The expression of the P. aeruginosa PA0122 gene was examined by qRT-PCR. Total RNA was isolated from strain 383 and strain 2192 cultures at different phases of growth, as well as from other mucoid strains and their nmd at OD₆₀₀ 0.5. qRT-PCR was performed using SYBR Green 1 chemistry in an Applied Biosystems 7900 HT Sequence Detection System. Target sequences were obtained from Affymetrix (https://www.affymetrix.com/analysis/netaffx/). Primers were designed using Primer Express (Applied Biosystems). For PA0122, the following primers were used: forward, 5'-ACCCAGGGCAGCTTCGA-3', and reverse, 5'-GGGTCATCCCAGCTGAAGGT-3'. Relative abundance was normalized against PA1777 (OprF) using forward primer 5'-CAGCTGGACGTGAAGTTCGA-3' and reverse primer 5'-GAAGTCAGCCAGGTTCTTGATGT-3'.

PA0122 cloning and recombinant protein expression in E. coli.
The PA0122 gene was amplified by PCR using genomic DNA from strain 383 as a template. Genomic DNA was isolated as previously described (Goldberg & Ohman, 1984). The primers (PA0122-HisF, 5'-GTTAACGGAATTCGACATGGCATACGCAG-3'; PA0122-HisR, 5'-GCTCCAGGTACTCGAGGGAGAAGCGGCCG-3') were designed using the sequence of PA0122 from the P. aeruginosa PAO1 genome (http://www.pseudomonas.com). To facilitate cloning into the pET-28b (+) expression vector (Novagen), the PA0122-HisF (forward primer) and PA0122-HisR (reverse primer) were engineered with EcoRI and XhoI restriction sites (indicated by bold type). After PCR amplification, samples were separated by 0.7 % agarose gel electrophoresis and stained with ethidium bromide. The resultant 0.45 kb DNA fragment was excised and purified using the QIAquick Gel Extraction kit (Qiagen) and cloned into the pCR2.1-TOPO vector (Invitrogen), as described by the manufacturer's protocol. TOPO-ligated product was transferred into DH5 cells, and colonies were selected on LB agar containing Km, X-Gal and IPTG. Plasmids purified using the QIAprep Spin Miniprep kit (Qiagen) were digested with EcoRI and XhoI, and the 0.45 kb fragment was isolated and inserted into pET-28b(+). The resultant construct was transformed into DH5, then selection for Km-resistant colonies was performed. Plasmids isolated from transformations were designated pET-PA0122-his. The presence of the nucleotides encoding six histidine residues at the 3' end of the gene (his-tag) in pET-PA0122-his was confirmed by DNA sequencing at the University of Virginia Biomolecular Research Facility. Plasmids were transferred into NovaBlue (DE3) strains of E. coli (EMD Biosciences Novagen), which was used as an expression host.

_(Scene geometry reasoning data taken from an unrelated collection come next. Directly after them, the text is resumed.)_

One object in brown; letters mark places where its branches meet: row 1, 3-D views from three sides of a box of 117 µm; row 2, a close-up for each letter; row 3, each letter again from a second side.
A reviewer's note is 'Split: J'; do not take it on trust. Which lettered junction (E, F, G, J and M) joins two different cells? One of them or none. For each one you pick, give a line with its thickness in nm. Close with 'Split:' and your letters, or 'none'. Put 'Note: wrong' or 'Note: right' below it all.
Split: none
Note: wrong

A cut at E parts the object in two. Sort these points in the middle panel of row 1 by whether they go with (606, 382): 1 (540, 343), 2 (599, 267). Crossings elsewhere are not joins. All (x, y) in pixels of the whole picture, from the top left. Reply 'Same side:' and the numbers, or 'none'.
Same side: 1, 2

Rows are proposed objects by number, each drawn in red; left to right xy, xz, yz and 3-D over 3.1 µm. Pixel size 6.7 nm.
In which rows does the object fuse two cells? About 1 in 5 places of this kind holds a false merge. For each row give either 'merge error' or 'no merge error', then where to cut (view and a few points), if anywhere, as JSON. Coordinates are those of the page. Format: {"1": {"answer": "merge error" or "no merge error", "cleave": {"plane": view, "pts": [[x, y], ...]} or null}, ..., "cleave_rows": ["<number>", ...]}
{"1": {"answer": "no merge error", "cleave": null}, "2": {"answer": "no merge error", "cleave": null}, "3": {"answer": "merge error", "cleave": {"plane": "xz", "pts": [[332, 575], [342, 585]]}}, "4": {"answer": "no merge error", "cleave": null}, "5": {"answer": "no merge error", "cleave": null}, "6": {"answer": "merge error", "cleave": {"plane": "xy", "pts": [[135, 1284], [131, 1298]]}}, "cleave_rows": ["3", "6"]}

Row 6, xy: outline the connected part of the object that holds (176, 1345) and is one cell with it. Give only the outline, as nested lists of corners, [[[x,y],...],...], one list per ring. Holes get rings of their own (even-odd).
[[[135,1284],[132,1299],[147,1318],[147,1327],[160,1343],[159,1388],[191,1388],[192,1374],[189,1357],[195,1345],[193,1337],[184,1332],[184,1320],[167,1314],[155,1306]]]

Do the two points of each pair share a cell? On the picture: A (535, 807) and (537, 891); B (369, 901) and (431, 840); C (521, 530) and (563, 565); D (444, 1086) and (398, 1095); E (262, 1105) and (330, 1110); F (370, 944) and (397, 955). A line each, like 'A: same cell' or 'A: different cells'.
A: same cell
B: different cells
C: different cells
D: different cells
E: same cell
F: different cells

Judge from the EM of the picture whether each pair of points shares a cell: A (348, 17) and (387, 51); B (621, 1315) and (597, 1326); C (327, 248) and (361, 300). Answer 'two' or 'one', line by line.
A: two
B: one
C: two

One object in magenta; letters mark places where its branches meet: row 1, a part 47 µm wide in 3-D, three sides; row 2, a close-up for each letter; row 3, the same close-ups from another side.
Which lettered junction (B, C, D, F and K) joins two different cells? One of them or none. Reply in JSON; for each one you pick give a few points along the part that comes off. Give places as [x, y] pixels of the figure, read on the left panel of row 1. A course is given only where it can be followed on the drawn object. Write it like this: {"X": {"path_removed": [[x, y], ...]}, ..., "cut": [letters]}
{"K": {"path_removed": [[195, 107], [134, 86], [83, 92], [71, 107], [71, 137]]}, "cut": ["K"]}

For expression in E. coli, a single colony of NovaBlue (DE3) containing pET-PA0122-his was inoculated into LB broth and grown to OD₆₀₀ 0.5. Cells were induced with 1 mM IPTG and harvested after reaching OD₆₀₀ 1.0. After IPTG induction, the total lysate of E. coli containing pET-PA0122-his was separated by SDS-PAGE and blotted onto nitrocellulose membranes. An expressed protein of 16 kDa was detected with Ni-NTA-peroxidase, indicating the presence of the his-tag (data not shown).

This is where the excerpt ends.